You know from the OLS assumptions that the Gauss-Markov theorem requires spherical errors: residuals that are homoskedastic (constant variance) and uncorrelated with each other. When these conditions fail — because errors are heteroskedastic or serially correlated — OLS is no longer the Best Linear Unbiased Estimator. It is still unbiased, but it is inefficient: some other linear estimator uses the data better. GLS is that better estimator.
The core idea is a transformation. Suppose the error variance-covariance matrix is Ω rather than σ²I. OLS minimizes the sum of squared residuals, treating each observation equally. But if some observations have much higher variance than others, they are noisier signals about the true relationship — they should count for less. GLS formalizes this: it pre-multiplies the regression equation by Ω^(-1/2) (the inverse of the Cholesky factor of Ω), which rescales observations by the inverse of their error standard deviation. Observations with high variance get down-weighted; observations with low variance get up-weighted. This transformation restores spherical errors in the new equation, so OLS applied to the transformed data is BLUE.
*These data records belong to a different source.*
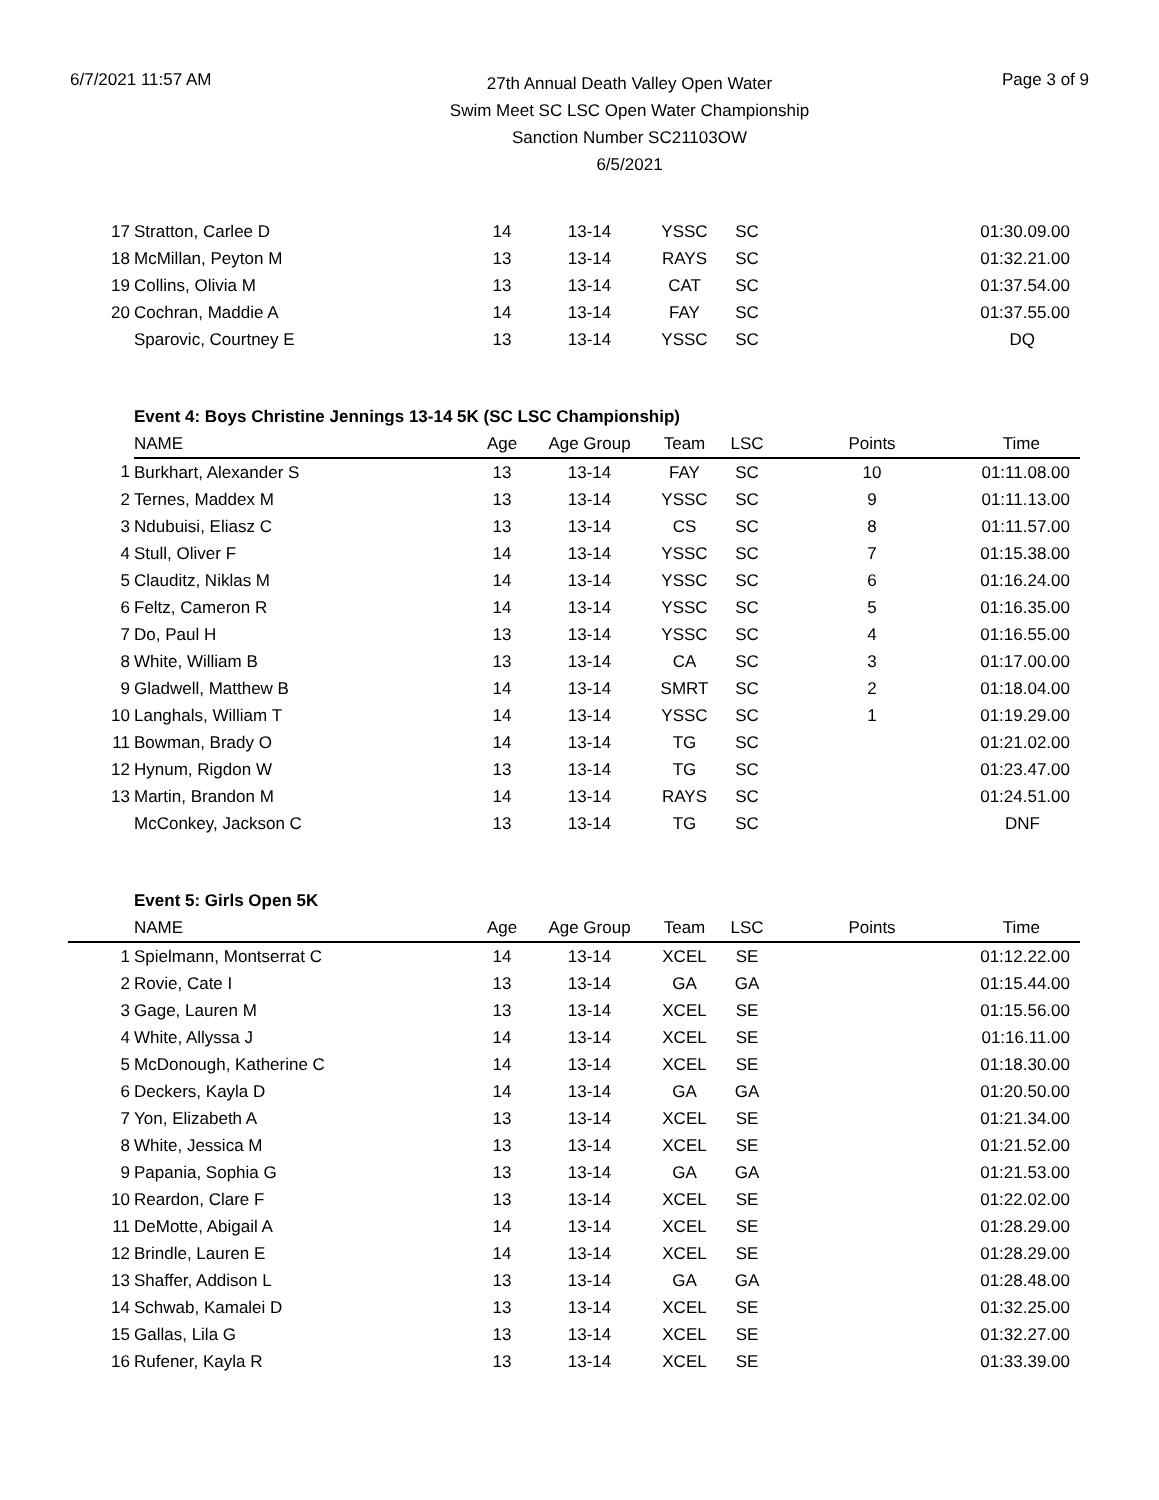6/7/2021 11:57 AM
27th Annual Death Valley Open Water
Swim Meet SC LSC Open Water Championship
Sanction Number SC21103OW
6/5/2021
Page 3 of 9
| 17 | Stratton, Carlee D | 14 | 13-14 | YSSC | SC | | 01:30.09.00 |
| 18 | McMillan, Peyton M | 13 | 13-14 | RAYS | SC | | 01:32.21.00 |
| 19 | Collins, Olivia M | 13 | 13-14 | CAT | SC | | 01:37.54.00 |
| 20 | Cochran, Maddie A | 14 | 13-14 | FAY | SC | | 01:37.55.00 |
| | Sparovic, Courtney E | 13 | 13-14 | YSSC | SC | | DQ |
| | Event 4: Boys Christine Jennings 13-14 5K (SC LSC Championship) | | | | | | |
| | NAME | Age | Age Group | Team | LSC | Points | Time |
| 1 | Burkhart, Alexander S | 13 | 13-14 | FAY | SC | 10 | 01:11.08.00 |
| 2 | Ternes, Maddex M | 13 | 13-14 | YSSC | SC | 9 | 01:11.13.00 |
| 3 | Ndubuisi, Eliasz C | 13 | 13-14 | CS | SC | 8 | 01:11.57.00 |
| 4 | Stull, Oliver F | 14 | 13-14 | YSSC | SC | 7 | 01:15.38.00 |
| 5 | Clauditz, Niklas M | 14 | 13-14 | YSSC | SC | 6 | 01:16.24.00 |
| 6 | Feltz, Cameron R | 14 | 13-14 | YSSC | SC | 5 | 01:16.35.00 |
| 7 | Do, Paul H | 13 | 13-14 | YSSC | SC | 4 | 01:16.55.00 |
| 8 | White, William B | 13 | 13-14 | CA | SC | 3 | 01:17.00.00 |
| 9 | Gladwell, Matthew B | 14 | 13-14 | SMRT | SC | 2 | 01:18.04.00 |
| 10 | Langhals, William T | 14 | 13-14 | YSSC | SC | 1 | 01:19.29.00 |
| 11 | Bowman, Brady O | 14 | 13-14 | TG | SC | | 01:21.02.00 |
| 12 | Hynum, Rigdon W | 13 | 13-14 | TG | SC | | 01:23.47.00 |
| 13 | Martin, Brandon M | 14 | 13-14 | RAYS | SC | | 01:24.51.00 |
| | McConkey, Jackson C | 13 | 13-14 | TG | SC | | DNF |
| | Event 5: Girls Open 5K | | | | | | |
| | NAME | Age | Age Group | Team | LSC | Points | Time |
| 1 | Spielmann, Montserrat C | 14 | 13-14 | XCEL | SE | | 01:12.22.00 |
| 2 | Rovie, Cate I | 13 | 13-14 | GA | GA | | 01:15.44.00 |
| 3 | Gage, Lauren M | 13 | 13-14 | XCEL | SE | | 01:15.56.00 |
| 4 | White, Allyssa J | 14 | 13-14 | XCEL | SE | | 01:16.11.00 |
| 5 | McDonough, Katherine C | 14 | 13-14 | XCEL | SE | | 01:18.30.00 |
| 6 | Deckers, Kayla D | 14 | 13-14 | GA | GA | | 01:20.50.00 |
| 7 | Yon, Elizabeth A | 13 | 13-14 | XCEL | SE | | 01:21.34.00 |
| 8 | White, Jessica M | 13 | 13-14 | XCEL | SE | | 01:21.52.00 |
| 9 | Papania, Sophia G | 13 | 13-14 | GA | GA | | 01:21.53.00 |
| 10 | Reardon, Clare F | 13 | 13-14 | XCEL | SE | | 01:22.02.00 |
| 11 | DeMotte, Abigail A | 14 | 13-14 | XCEL | SE | | 01:28.29.00 |
| 12 | Brindle, Lauren E | 14 | 13-14 | XCEL | SE | | 01:28.29.00 |
| 13 | Shaffer, Addison L | 13 | 13-14 | GA | GA | | 01:28.48.00 |
| 14 | Schwab, Kamalei D | 13 | 13-14 | XCEL | SE | | 01:32.25.00 |
| 15 | Gallas, Lila G | 13 | 13-14 | XCEL | SE | | 01:32.27.00 |
| 16 | Rufener, Kayla R | 13 | 13-14 | XCEL | SE | | 01:33.39.00 |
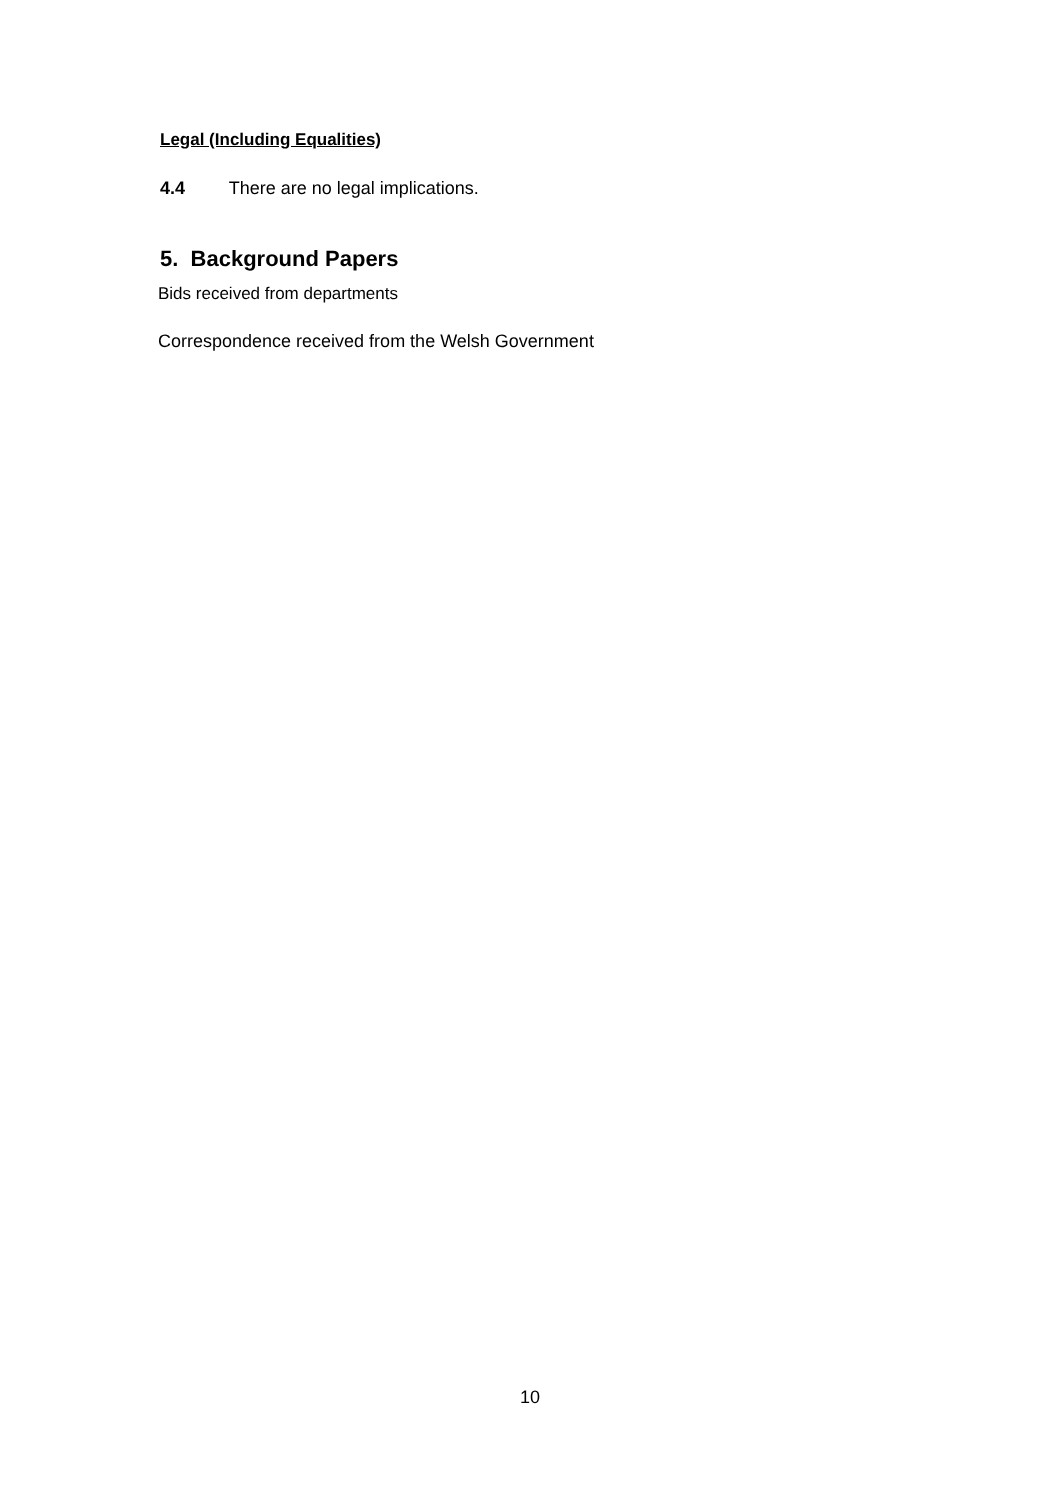Legal (Including Equalities)
4.4 There are no legal implications.
5. Background Papers
Bids received from departments
Correspondence received from the Welsh Government
10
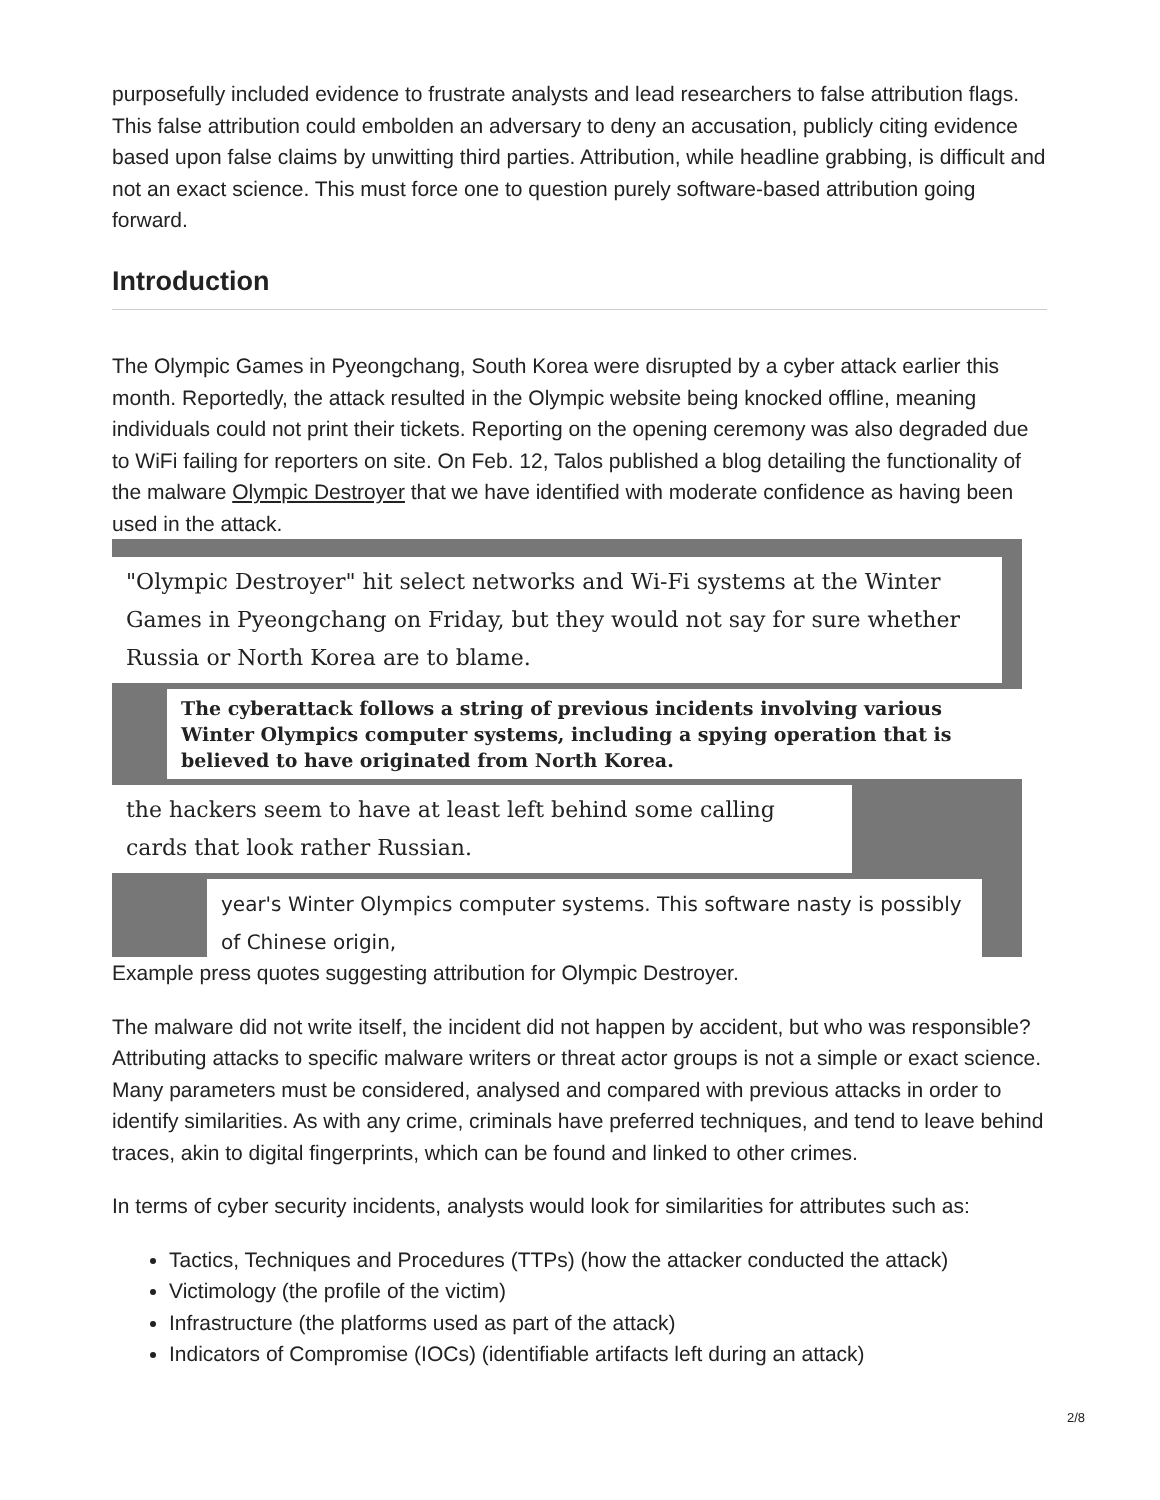purposefully included evidence to frustrate analysts and lead researchers to false attribution flags. This false attribution could embolden an adversary to deny an accusation, publicly citing evidence based upon false claims by unwitting third parties. Attribution, while headline grabbing, is difficult and not an exact science. This must force one to question purely software-based attribution going forward.
Introduction
The Olympic Games in Pyeongchang, South Korea were disrupted by a cyber attack earlier this month. Reportedly, the attack resulted in the Olympic website being knocked offline, meaning individuals could not print their tickets. Reporting on the opening ceremony was also degraded due to WiFi failing for reporters on site. On Feb. 12, Talos published a blog detailing the functionality of the malware Olympic Destroyer that we have identified with moderate confidence as having been used in the attack.
"Olympic Destroyer" hit select networks and Wi-Fi systems at the Winter Games in Pyeongchang on Friday, but they would not say for sure whether Russia or North Korea are to blame.
The cyberattack follows a string of previous incidents involving various Winter Olympics computer systems, including a spying operation that is believed to have originated from North Korea.
the hackers seem to have at least left behind some calling cards that look rather Russian.
year's Winter Olympics computer systems. This software nasty is possibly of Chinese origin,
Example press quotes suggesting attribution for Olympic Destroyer.
The malware did not write itself, the incident did not happen by accident, but who was responsible? Attributing attacks to specific malware writers or threat actor groups is not a simple or exact science. Many parameters must be considered, analysed and compared with previous attacks in order to identify similarities. As with any crime, criminals have preferred techniques, and tend to leave behind traces, akin to digital fingerprints, which can be found and linked to other crimes.
In terms of cyber security incidents, analysts would look for similarities for attributes such as:
Tactics, Techniques and Procedures (TTPs) (how the attacker conducted the attack)
Victimology (the profile of the victim)
Infrastructure (the platforms used as part of the attack)
Indicators of Compromise (IOCs) (identifiable artifacts left during an attack)
2/8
In matrix terms: the GLS estimator is β̂_GLS = (X'Ω⁻¹X)⁻¹X'Ω⁻¹y. Notice how this collapses to OLS when Ω = σ²I: you recover the standard formula (X'X)⁻¹X'y. The generalization is a weighted least squares procedure when Ω is diagonal (only variances differ across observations), or a correlated-errors transformation when Ω has off-diagonal terms (serial correlation). For the serial correlation case, the Prais-Winsten or Cochrane-Orcutt procedures implement GLS by first estimating the autocorrelation parameter ρ and then applying the transformation that removes it.
The practical complication is that Ω is almost never known in advance. You must estimate it from OLS residuals, giving Feasible GLS (FGLS). This two-step procedure is consistent but no longer exactly BLUE in finite samples — you've introduced estimation error from the first step. FGLS is often contrasted with the alternative of just using OLS with robust standard errors (Huber-White for heteroskedasticity, Newey-West for serial correlation): robust standard errors leave the point estimates alone but correct the inference, while FGLS changes both estimates and standard errors. For large samples the two approaches often give similar results, but FGLS can be more efficient; for small samples, robust standard errors are frequently preferred for their weaker assumptions.